By analyzing microbiome extracted from stool samples, researchers in their labs can now not only diagnose disease, but also identify biomarkers that predict which patients are most likely to respond to standard treatments. Ultimately this work paves the way for developing tailored compounds like prebiotics and fibres to reshape the composition of patients’ gut microbiome and improve their health.
“We can now develop patient-tailored nutritional approaches that work alongside medical treatments to help patients respond better and feel healthier,” he says.
“By using animal models of Duchenne muscular dystrophy, we have demonstrated a causal link between the composition of the gut microbiome and muscle health. Building on these findings, we are now beginning to design intervention trials in patients with muscular disease to further explore this connection and its potential for treatment,” says Stintzi.
Dr. Stintzi and his colleagues are currently conducting intervention trials for IBD. And they are also in the planning stage for intervention trials in glioblastoma.
They have launched a startup company aimed at bringing their exciting discoveries to market, with the goal of improving health outcomes for patients suffering from a variety of ailments.
Building Better Healthcare Through Research
As one of Canada’s leading research universities, the University of Ottawa is making the largest capital investment in its history to scale up health research initiatives like Dr. Stintzi’s. It’s building the Advanced Medical Research Centre (AMRC), scheduled to open in late 2026, close to the Ottawa Hospital and Children’s Hospital of Eastern Ontario (CHEO).
The seven-story building will promote collaborative research between some of the world’s top scientists and clinicians caring for patients in our public health system. It will feature wet lab space and the Health Innovation Hub, where researchers will be able to interact with industry partners to incubate biotech startups and accelerate discoveries of the next-generation medical treatments and technologies.
“We’re building a large ecosystem in there,” says Dr Julie St-Pierre, a professor in uOttawa’s Faculty of Medicine who also serves as the University’s Interim Vice President, Research & Innovation.
Thanks to its hotbed of talent and cutting-edge infrastructure, the AMRC will fuel innovation that can revolutionize how healthcare is delivered here in the nation’s capital and beyond, and allow the region’s thriving research ecosystem to better compete on a global scale.
St-Pierre says that uOttawa’s biomedical research is currently making advances in several areas of human health, with a critical mass of very strong expertise focused on brain and heart health, including how people develop adverse heart and brain conditions, as well as cancer research.
“I’m a breast cancer researcher. If you think back many years ago, you mostly had chemotherapy and radiotherapy as treatment options. Then research discovered different types of breast cancer and that most often women have hormone sensitive breast cancer,” says St-Pierre. “We now have various options for hormone therapies that drastically improve the treatment and prognosis of breast cancer. This transformation would not have been possible without research,” she stresses.
“The Advanced Medical Research Centre is going to allow us to go to the next step in health innovation and medical research.
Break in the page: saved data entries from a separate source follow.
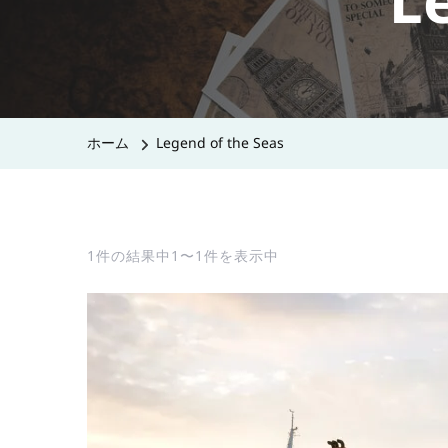
L
ホーム
Legend of the Seas
1件の結果中1〜1件を表示中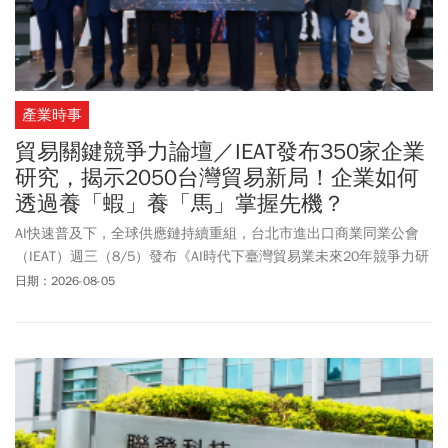
產業時事
貿易關鍵競爭力論壇／IEAT發布350家企業
研究，揭示2050台灣貿易新局！企業如何
透過養「蝦」養「馬」掌握先機？
AI快速普及下，全球供應鏈持續重組，台北市進出口商業同業公會
（IEAT）週三（8/5）發布《AI時代下臺灣貿易業未來20年競爭力研
究》，研究以《貿易業300大》及中小型等350家台灣企業調查為基
日期：2026-08-05
礎，提出台灣貿易業未來20年的關鍵競爭力架構，同時針對大、中
小行業者提出建議。經濟部次長江文若指出，台灣半個世紀出口成
長超過了60倍，這是產業升級、技術創新還有持續佈局全球的成
果，面對AI發展、永續轉型和經濟安全等變局，政府會和企業站在一
起，協助接軌國際規範，建立透明而且具有競爭力的供應鏈。IEAT
理事長黃教漳表示，今年適逢IEAT80週年，我國國民所得從1950年
至今，在政府和會員的努力下，成長將近260倍，全球出口競爭力12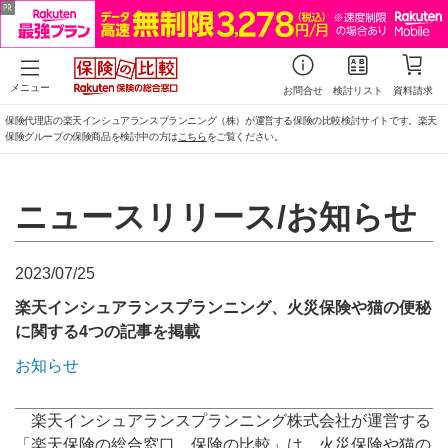
メニュー
お問合せ
検討リスト
資料請求
保険代理店の楽天インシュアランスプランニング（株）が運営する保険の比較検討サイトです。楽天
保険グループの保険商品を検討中の方は
こちら
をご覧ください。
ニュースリリース/お知らせ
2023/07/25
楽天インシュアランスプランニング、火災保険や猫の便秘
に関する4つの記事を掲載
お知らせ
楽天インシュアランスプランニング株式会社が運営する
「楽天保険の総合窓口 保険の比較」は、火災保険や猫の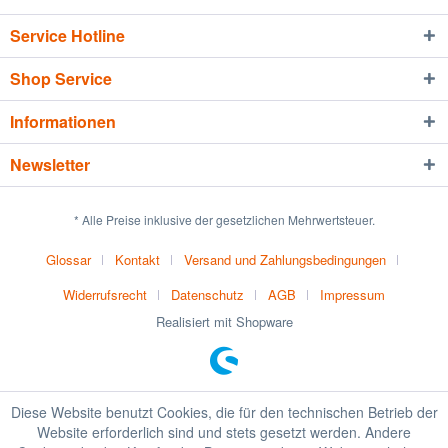
Service Hotline
Shop Service
Informationen
Newsletter
* Alle Preise inklusive der gesetzlichen Mehrwertsteuer.
Glossar
Kontakt
Versand und Zahlungsbedingungen
Widerrufsrecht
Datenschutz
AGB
Impressum
Realisiert mit Shopware
Diese Website benutzt Cookies, die für den technischen Betrieb der
Website erforderlich sind und stets gesetzt werden. Andere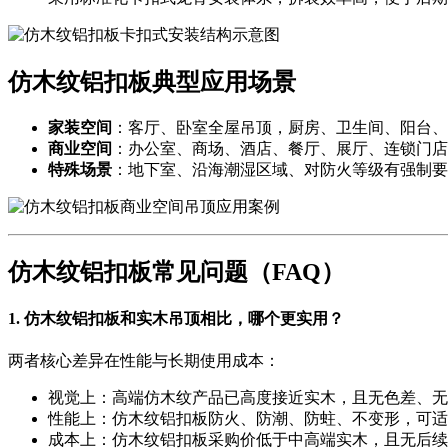
仿木纹铝扣板典型应用场景
家装空间
：客厅、卧室全屋吊顶，厨房、卫生间、阳台、
商业空间
：办公室、商场、酒店、餐厅、展厅、连锁门店
特殊场景
：地下室、沿海潮湿区域、对防火等级有强制要
仿木纹铝扣板常见问题（FAQ）
1. 仿木纹铝扣板和实木吊顶相比，哪个更实用？
两者核心差异在性能与长期使用成本：
视觉上：高端仿木纹产品已高度接近实木，且无色差、无
性能上：仿木纹铝扣板防火、防潮、防蛀、不变形，可适
成本上：仿木纹铝扣板采购价低于中高端实木，且无后续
With its suite of scientific platforms and the Health Innovation Hub, that building is going to be transformative,” she predicts, adding that the scientific platforms are already of great interest for potential startups.

Opening in 2026, uOttawa’s new Advanced Medical Research Centre (AMRC)
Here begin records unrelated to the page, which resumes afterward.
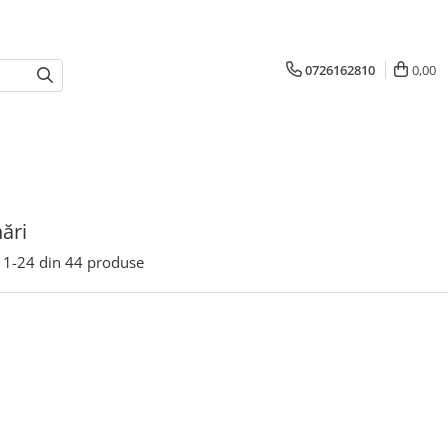
0726162810
0,00
ări
1-
24
din
44
produse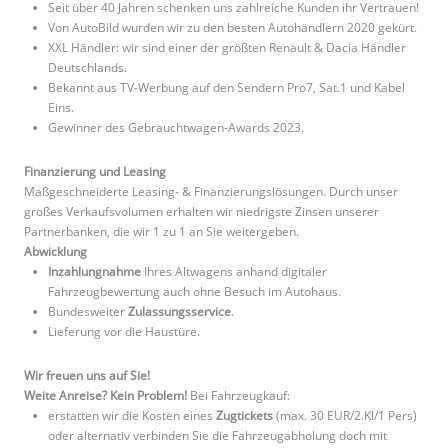
Seit über 40 Jahren schenken uns zahlreiche Kunden ihr Vertrauen!
Von AutoBild wurden wir zu den besten Autohändlern 2020 gekürt.
XXL Händler: wir sind einer der größten Renault & Dacia Händler
Deutschlands.
Bekannt aus TV-Werbung auf den Sendern Pro7, Sat.1 und Kabel
Eins.
Gewinner des Gebrauchtwagen-Awards 2023.
Finanzierung und Leasing
Maßgeschneiderte Leasing- & Finanzierungslösungen. Durch unser
großes Verkaufsvolumen erhalten wir niedrigste Zinsen unserer
Partnerbanken, die wir 1 zu 1 an Sie weitergeben.
Abwicklung
Inzahlungnahme
Ihres Altwagens anhand digitaler
Fahrzeugbewertung auch ohne Besuch im Autohaus.
Bundesweiter
Zulassungsservice
.
Lieferung vor die Haustüre.
Wir freuen uns auf Sie!
Weite Anreise? Kein Problem!
Bei Fahrzeugkauf:
erstatten wir die Kosten eines
Zugtickets
(max. 30 EUR/2.Kl/1 Pers)
oder alternativ verbinden Sie die Fahrzeugabholung doch mit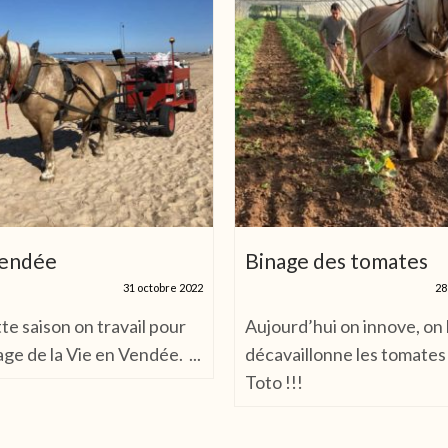
Vendée
Binage des tomates
31 octobre 2022
28
 saison on travail pour
Aujourd’hui on innove, on 
ge de la Vie en Vendée. ...
décavaillonne les tomates
Toto !!!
“When you have cutting edge technology, you can make breakthroughs that you could not do otherwise,” St-Pierre says.
And by having more startups led by Canadians, this is going to provide solutions that will benefit our country. That’s very important because if there is a next pandemic, or any big outbreak, “we need to develop this resilience and independence and have made-in-Canada solutions,” she stresses.
“Not doing research is like hitting the pause button on progress.” says St-Pierre. “If we are to drive medical advancements that will ensure we have better health outcomes ten years from now and beyond, we need this cutting-edge research today. Today’s research is building tomorrow’s healthcare.”